One of the most popular network sniffers is Wireshark. It is available for free and developers have even made its soruce code available. Wireshark does it all: capturing packets, logging traffic, and individual packet analysis.

DATA MINING:

DEFINITION:

    

Using forensic techniques on unusally large data sets to find meaningful patternsn.

    
OVERVIEW:

    

Companies, big and small, are starting to move towards digitizing their operations. This means that the volume of data they hold is increasing rapdly. And, as data volume increases, so does the complexityy of its analysis. Data mining refers to the manipulation of large amounts of data to extract useful information out of it. While it is largely used for recognizing business trends, data mining has also found its way into computer forensics.

    
EXAMPLE:

    

It can be used as a time saving mechanism.

EVIDENCE VISUALIZATION:

DEFINITION:

    

Visualizing forensic evidence in order to recognize valuable patterns during investigation.

    
OVERVIEW:

    

An extension of timeline analysis, evidence visualization attempts to represent evidence in a visual format.
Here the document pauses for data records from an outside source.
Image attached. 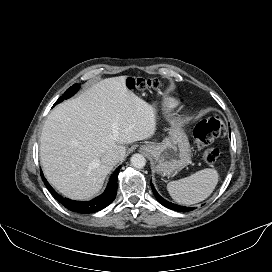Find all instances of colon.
Returning <instances> with one entry per match:
<instances>
[{
	"instance_id": "5ec220e1",
	"label": "colon",
	"mask_w": 272,
	"mask_h": 272,
	"mask_svg": "<svg viewBox=\"0 0 272 272\" xmlns=\"http://www.w3.org/2000/svg\"><path fill=\"white\" fill-rule=\"evenodd\" d=\"M128 86L132 89L148 90L159 89L162 83L155 79L131 78L128 80ZM225 132V126L218 117H212L202 120L194 128L195 142L202 151L203 160L207 163H213L219 156V150L214 147L205 148L215 139L222 136Z\"/></svg>"
}]
</instances>
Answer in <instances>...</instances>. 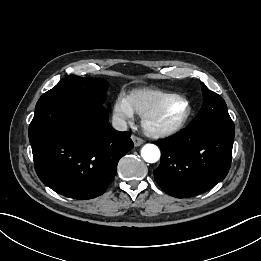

As image are more intuitive than text, evidence visualization can greatly speed up the investigative process, in addition to identifying new, pertinent patterns. This is tangentially related to data mining, as it also works best when the amount of evidence is too large for regular forensic analysis.

    
EXAMPLE:
    
    Digital forensics tools like EnCase are used to gather forensic evidence and this evidence is then fed to a pattern recognition engine (example: SKLearn for python) Finally, the results from the engine are passed on to a visualization or graph plotting library, which presents a visual representation of the evidence.